After the nginx configuration is complete and reload configuration, you can use a server on a different network segment than kafka and nginx, and use the following command to test whether nginx is available:
[root @ master ~] # curl http://58.30.1.xxx:19007/ -d "aaaaaa"
In the intranet kafka cluster, use the following command to check whether kafka can receive data:
[root @ host3 ~] # kafka-console-consumer --bootstrap-server kafkahost: 9092 --topic test1
When data is received in the kafka cluster, it means that the data sent by http is forwarded to the kafka cluster through nginx.
2. Maxwell configuration, you can download the maxwell software through the official website, decompress it to / opt / maxwell
(the specific installation and startup of maxwell I have already introduced in detail in the previous article)
Use a custom production consumer, upload the dependent data_sync.jar to the / opt / maxwell / lib directory after decompressing maxwell.
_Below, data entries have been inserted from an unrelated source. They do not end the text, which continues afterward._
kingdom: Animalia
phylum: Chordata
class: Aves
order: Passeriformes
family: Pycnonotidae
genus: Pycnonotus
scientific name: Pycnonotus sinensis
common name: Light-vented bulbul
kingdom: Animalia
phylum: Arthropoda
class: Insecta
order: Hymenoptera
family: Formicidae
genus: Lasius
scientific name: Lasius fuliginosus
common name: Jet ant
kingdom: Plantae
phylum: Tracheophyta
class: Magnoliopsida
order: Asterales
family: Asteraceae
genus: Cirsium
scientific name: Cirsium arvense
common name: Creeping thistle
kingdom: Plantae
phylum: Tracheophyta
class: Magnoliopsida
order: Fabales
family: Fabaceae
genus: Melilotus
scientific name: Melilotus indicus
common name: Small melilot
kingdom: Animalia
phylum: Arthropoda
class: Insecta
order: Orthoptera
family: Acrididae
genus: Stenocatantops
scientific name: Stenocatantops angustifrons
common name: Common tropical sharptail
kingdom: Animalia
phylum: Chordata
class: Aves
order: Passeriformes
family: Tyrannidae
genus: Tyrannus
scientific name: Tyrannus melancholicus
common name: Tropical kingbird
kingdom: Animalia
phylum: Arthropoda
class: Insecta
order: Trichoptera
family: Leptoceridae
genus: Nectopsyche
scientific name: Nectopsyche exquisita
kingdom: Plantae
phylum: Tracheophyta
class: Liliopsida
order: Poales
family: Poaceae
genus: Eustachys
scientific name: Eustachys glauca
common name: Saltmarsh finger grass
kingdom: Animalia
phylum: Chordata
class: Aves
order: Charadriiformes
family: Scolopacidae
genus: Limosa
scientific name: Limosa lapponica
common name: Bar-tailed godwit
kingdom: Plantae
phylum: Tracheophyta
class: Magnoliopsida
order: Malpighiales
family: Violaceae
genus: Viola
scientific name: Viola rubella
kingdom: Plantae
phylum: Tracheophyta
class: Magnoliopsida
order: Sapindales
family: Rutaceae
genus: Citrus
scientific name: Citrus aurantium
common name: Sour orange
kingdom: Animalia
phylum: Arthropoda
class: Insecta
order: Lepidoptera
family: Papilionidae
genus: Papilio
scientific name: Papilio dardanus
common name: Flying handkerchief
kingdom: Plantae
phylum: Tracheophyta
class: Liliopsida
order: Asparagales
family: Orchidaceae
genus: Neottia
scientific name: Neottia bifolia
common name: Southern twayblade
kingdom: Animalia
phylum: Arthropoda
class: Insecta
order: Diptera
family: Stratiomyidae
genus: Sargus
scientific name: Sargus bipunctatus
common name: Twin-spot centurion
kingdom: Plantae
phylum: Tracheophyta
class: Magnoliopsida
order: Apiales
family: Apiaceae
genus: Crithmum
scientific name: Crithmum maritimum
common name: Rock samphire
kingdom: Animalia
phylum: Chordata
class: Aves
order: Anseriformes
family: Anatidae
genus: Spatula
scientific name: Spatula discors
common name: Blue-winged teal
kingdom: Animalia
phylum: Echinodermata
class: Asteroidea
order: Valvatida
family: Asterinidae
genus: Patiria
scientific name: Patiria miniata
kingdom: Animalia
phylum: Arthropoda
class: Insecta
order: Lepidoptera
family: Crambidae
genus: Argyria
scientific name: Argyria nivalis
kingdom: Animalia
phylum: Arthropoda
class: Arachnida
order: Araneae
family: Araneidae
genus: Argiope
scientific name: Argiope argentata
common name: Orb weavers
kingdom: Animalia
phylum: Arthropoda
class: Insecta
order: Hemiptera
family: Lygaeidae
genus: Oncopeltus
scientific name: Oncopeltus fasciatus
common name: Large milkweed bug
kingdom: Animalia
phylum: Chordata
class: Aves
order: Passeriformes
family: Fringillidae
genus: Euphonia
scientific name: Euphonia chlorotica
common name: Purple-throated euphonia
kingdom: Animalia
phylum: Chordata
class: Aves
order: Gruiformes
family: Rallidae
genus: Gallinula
Create a config.properties file in the / opt / maxwell directory and write the specified configuration:
vim config.properties
#[mysql]
user=maxwell
password=123456
host=hadoop1
port=3306
#[producer]
output_server_id=true
custom_producer.factory=com.test.producerfactory.CustomProducerFactory
custom_producer.server_id=23
custom_producer.url=http://58.30.1.XX:19007/
custom_producer.encrypt=data
custom_producer.secretKey=0f1b122303xx44123
Configuration item description:
user : #connect mysql username
password : #connect mysql password
host: # mysql host name (IP address)
port: #mysqlport
output_server_id: #Output server_id, used to identify the data of which regional platform
custom_producer.factory: #Custom production and consumption class
custom_producer.server_id: #Defined server_id, consistent with the server_id in my.cnf
custom_producer.url: #Data center is open to the public Url
custom_producer.encrypt: #Encryption method, data, all, none
custom_producer.secretKey: #Secret key value, the secret key value assigned by the data center point, one-to-one correspondence with server_id
If data encryption is configured, after receiving the data, further decryption is required before the binlog data can be obtained, and the decryption method will be written later.
After the above configuration is completed, you can start maxwell and start the synchronized data to the local data center. When the data is synchronized to the local kafka cluster, you can use flink and spark streaming receiver for further processing.